» **Available data**
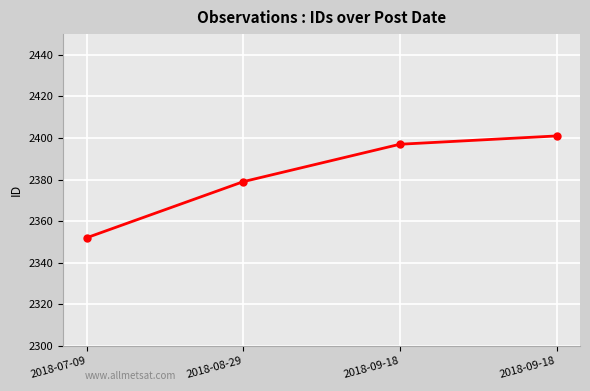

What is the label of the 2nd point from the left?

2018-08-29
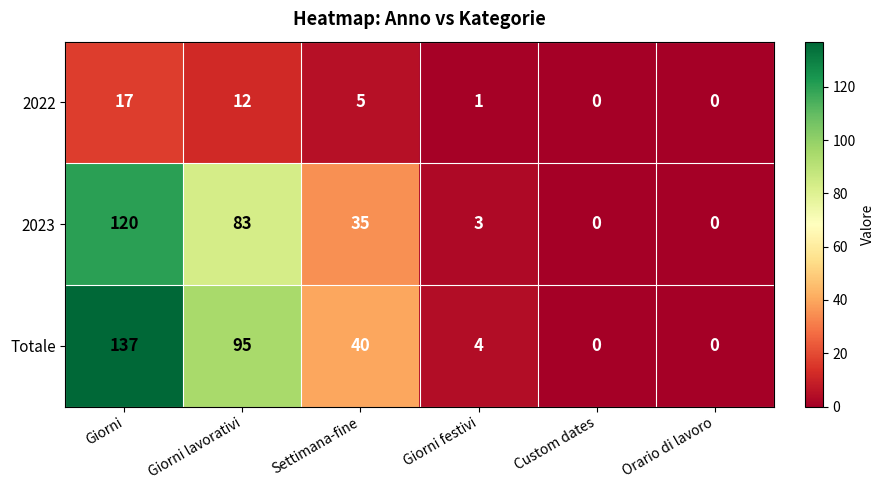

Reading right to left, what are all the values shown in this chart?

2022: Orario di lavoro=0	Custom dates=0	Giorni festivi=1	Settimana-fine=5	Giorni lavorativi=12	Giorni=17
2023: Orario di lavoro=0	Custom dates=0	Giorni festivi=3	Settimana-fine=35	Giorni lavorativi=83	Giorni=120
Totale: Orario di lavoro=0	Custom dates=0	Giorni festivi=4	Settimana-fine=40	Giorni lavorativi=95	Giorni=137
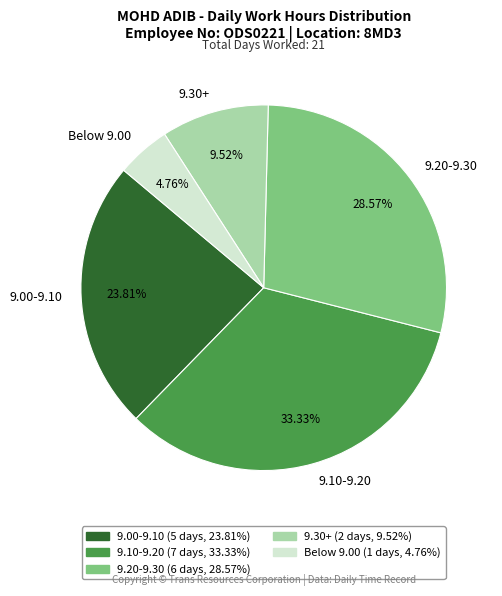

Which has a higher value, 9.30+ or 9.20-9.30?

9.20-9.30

* * *

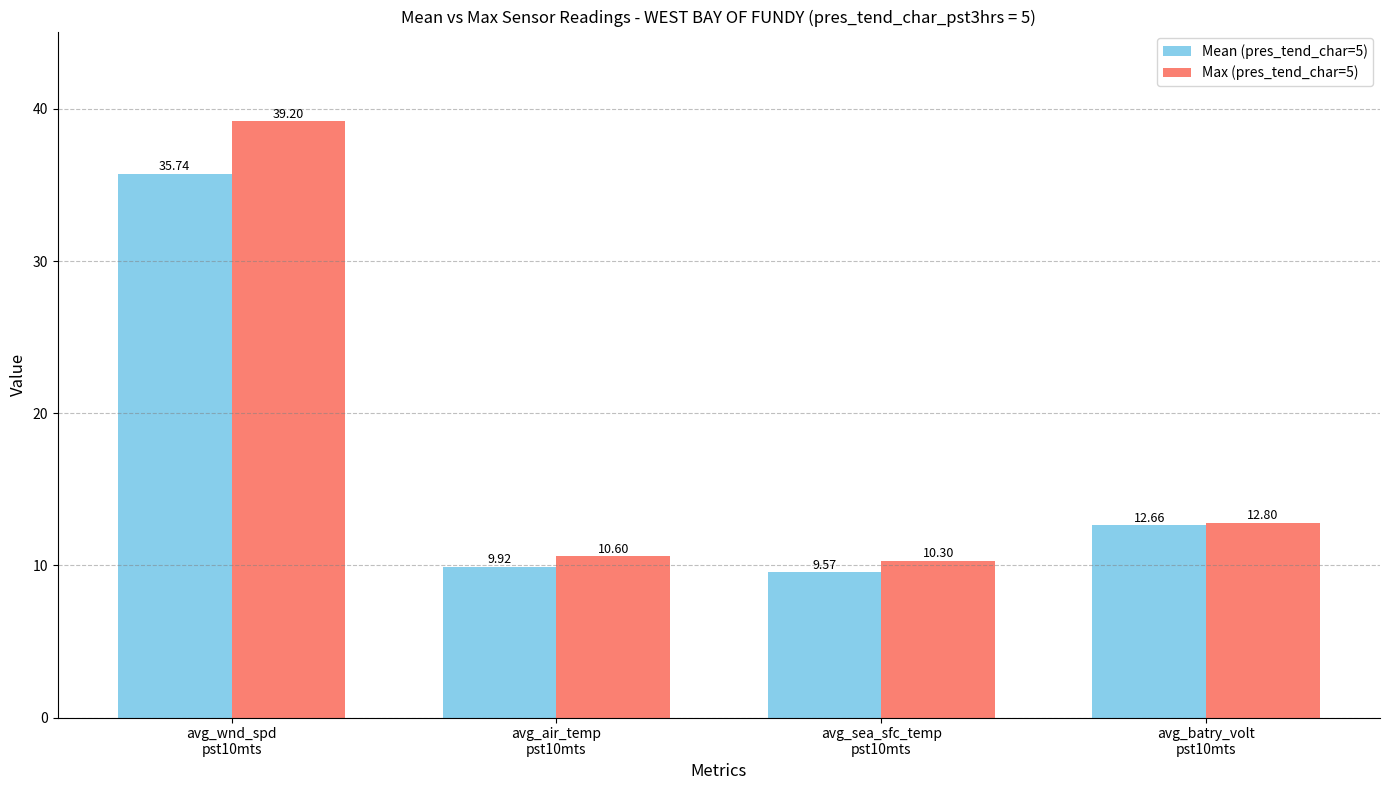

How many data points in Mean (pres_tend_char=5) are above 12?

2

» **Task instructions**
Copy the rows above word for word, starting at the line containing "What is the" and ending with the line containing "Which has a higher value, 9.30+ or 9.20-9.30?", both of those lines included. Leave out the pictures.

» **Result for this exercise**
What is the label of the 2nd point from the left?

2018-08-29

Reading right to left, what are all the values shown in this chart?

2022: Orario di lavoro=0	Custom dates=0	Giorni festivi=1	Settimana-fine=5	Giorni lavorativi=12	Giorni=17
2023: Orario di lavoro=0	Custom dates=0	Giorni festivi=3	Settimana-fine=35	Giorni lavorativi=83	Giorni=120
Totale: Orario di lavoro=0	Custom dates=0	Giorni festivi=4	Settimana-fine=40	Giorni lavorativi=95	Giorni=137

Which has a higher value, 9.30+ or 9.20-9.30?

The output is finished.